Request - Go through the listing below from its first line and repeat each line exactly, ending at the line containing "even then, the father should push for shared" and including it.
(Dataset Opens)
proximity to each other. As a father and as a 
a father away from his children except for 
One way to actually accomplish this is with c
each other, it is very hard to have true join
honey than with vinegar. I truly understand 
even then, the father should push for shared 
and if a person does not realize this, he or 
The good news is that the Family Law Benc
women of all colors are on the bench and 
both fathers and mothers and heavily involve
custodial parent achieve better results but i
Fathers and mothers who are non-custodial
(Dataset Closes)
Answer to this exercise -
proximity to each other. As a father and as a 
a father away from his children except for 
One way to actually accomplish this is with c
each other, it is very hard to have true join
honey than with vinegar. I truly understand 
even then, the father should push for shared 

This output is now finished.